→ YOUR ASSIGNMENT
Output each record below exactly, leaving any picture out of the copy.

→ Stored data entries
* * *

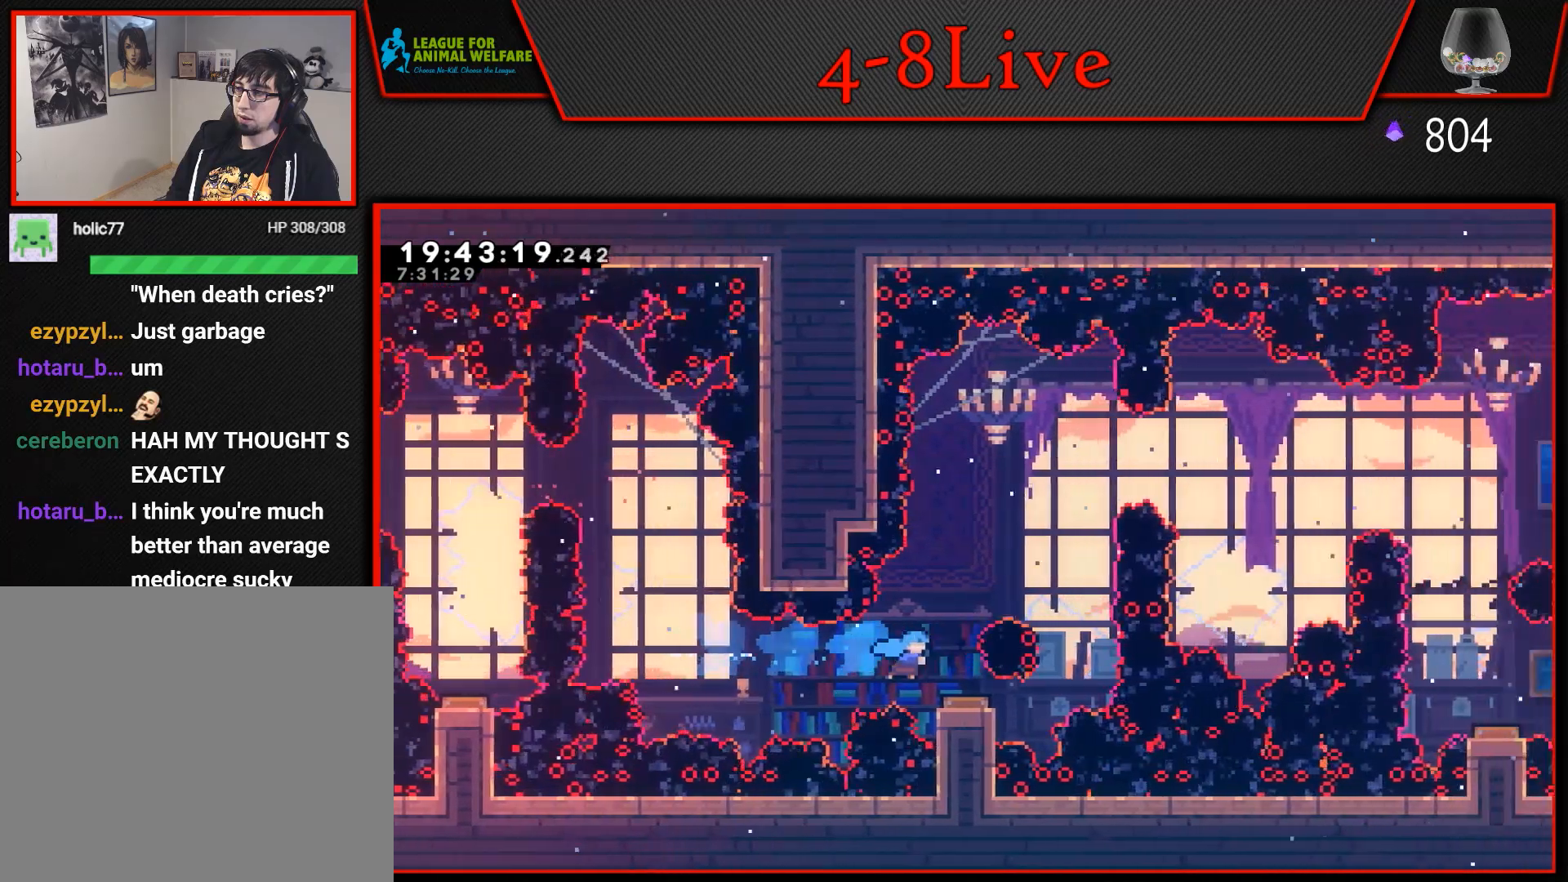
{"buttons": ["DPAD_RIGHT"], "events": [[83, "DPAD_RIGHT", "up"], [150, "DPAD_RIGHT", "down"], [200, "DPAD_RIGHT", "up"], [450, "DPAD_RIGHT", "down"]]}
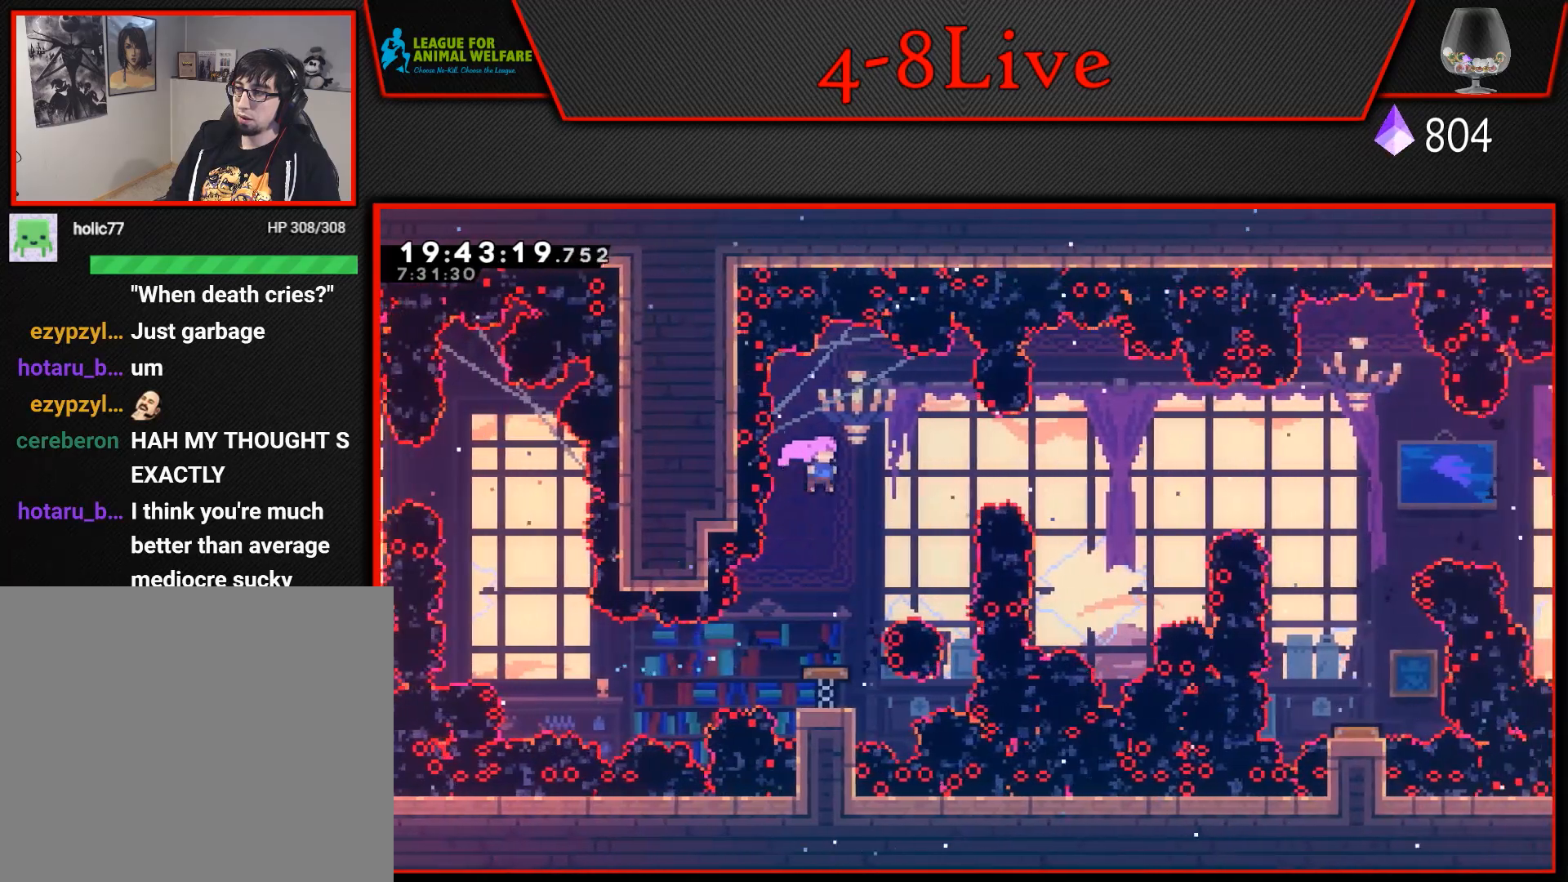
{"buttons": ["L1", "R1", "DPAD_RIGHT"], "events": [[50, "R1", "down"], [83, "L1", "down"], [250, "R1", "up"], [400, "R1", "down"]]}
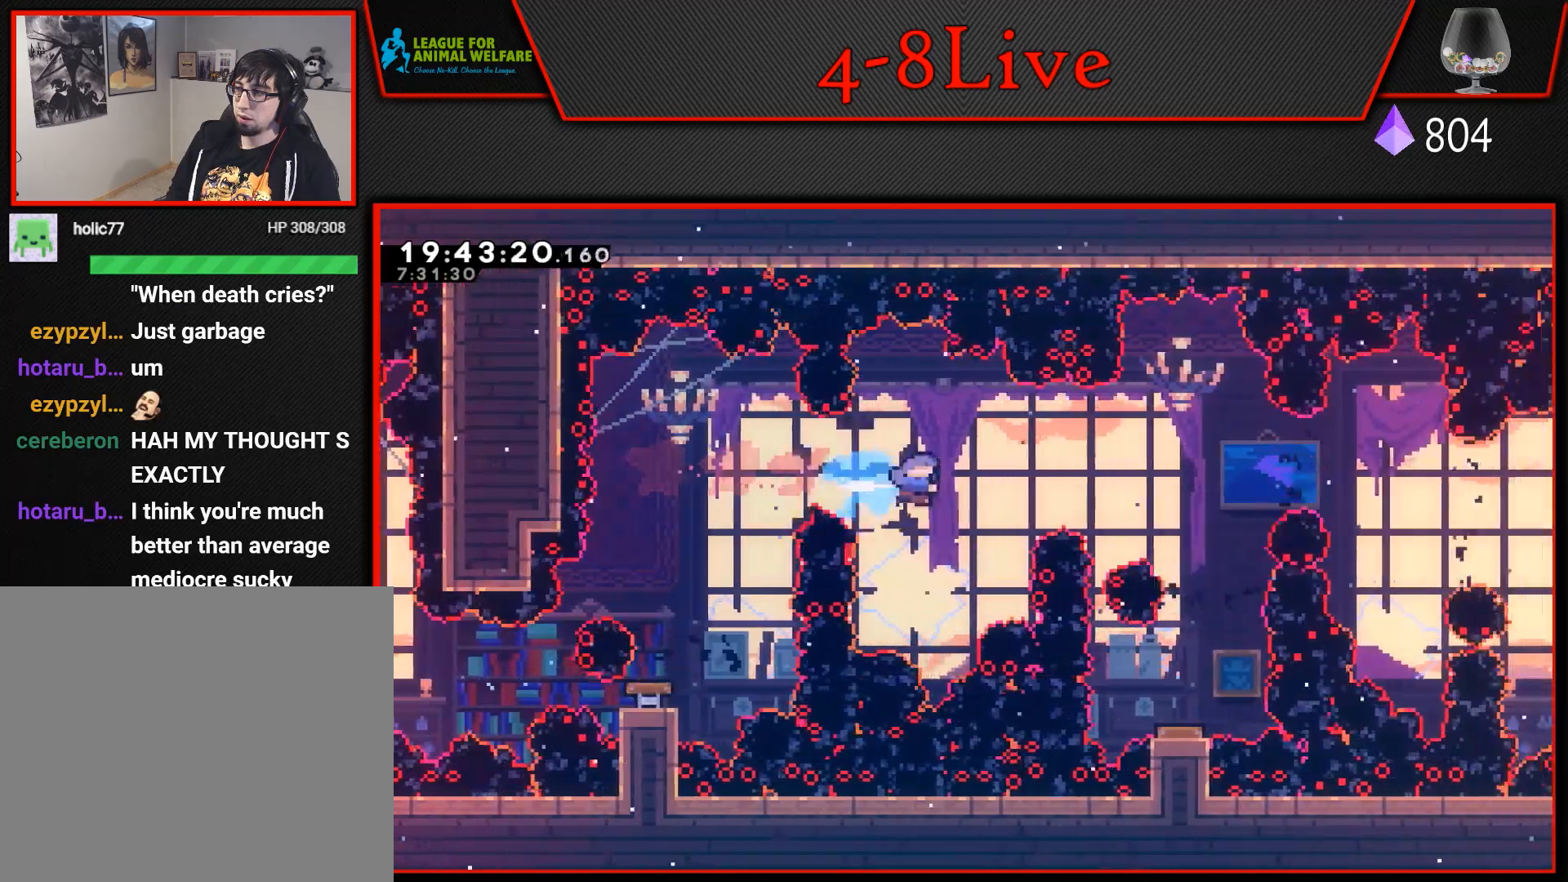
{"buttons": [], "events": [[300, "R1", "up"], [467, "DPAD_RIGHT", "up"], [483, "L1", "up"]]}
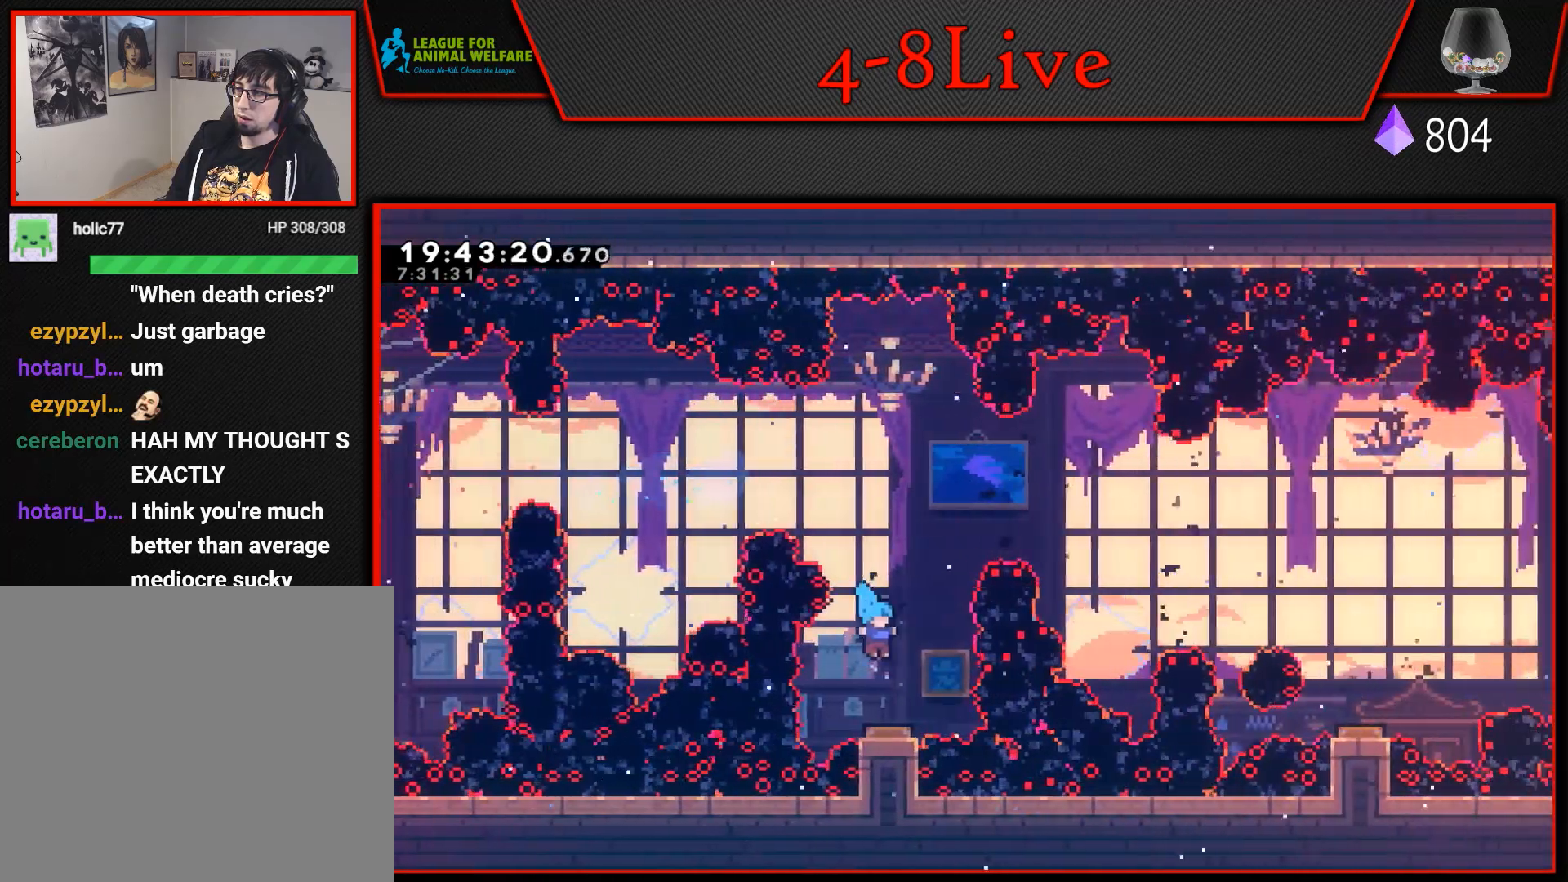
{"buttons": ["R1", "DPAD_RIGHT"], "events": [[67, "DPAD_RIGHT", "down"], [283, "DPAD_RIGHT", "up"], [350, "DPAD_RIGHT", "down"], [367, "R1", "down"]]}
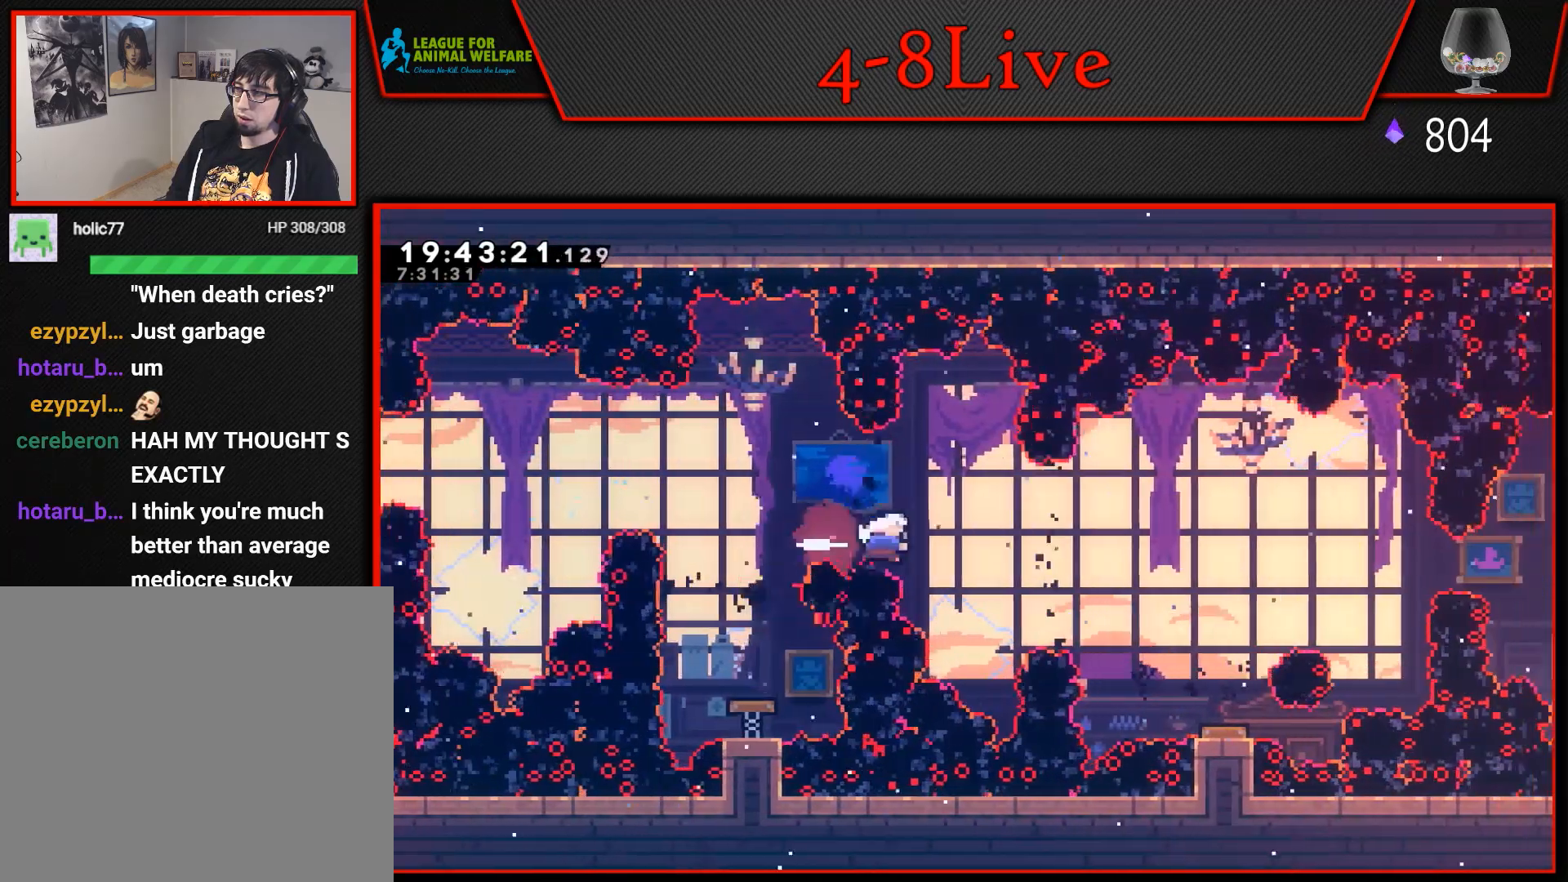
{"buttons": ["DPAD_RIGHT"], "events": [[17, "R1", "up"], [217, "R1", "down"], [350, "R1", "up"]]}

* * *

→ RESPONSE FOR THIS EXERCISE
{"buttons": ["DPAD_RIGHT"], "events": [[83, "DPAD_RIGHT", "up"], [150, "DPAD_RIGHT", "down"], [200, "DPAD_RIGHT", "up"], [450, "DPAD_RIGHT", "down"]]}
{"buttons": ["L1", "R1", "DPAD_RIGHT"], "events": [[50, "R1", "down"], [83, "L1", "down"], [250, "R1", "up"], [400, "R1", "down"]]}
{"buttons": [], "events": [[300, "R1", "up"], [467, "DPAD_RIGHT", "up"], [483, "L1", "up"]]}
{"buttons": ["R1", "DPAD_RIGHT"], "events": [[67, "DPAD_RIGHT", "down"], [283, "DPAD_RIGHT", "up"], [350, "DPAD_RIGHT", "down"], [367, "R1", "down"]]}
{"buttons": ["DPAD_RIGHT"], "events": [[17, "R1", "up"], [217, "R1", "down"], [350, "R1", "up"]]}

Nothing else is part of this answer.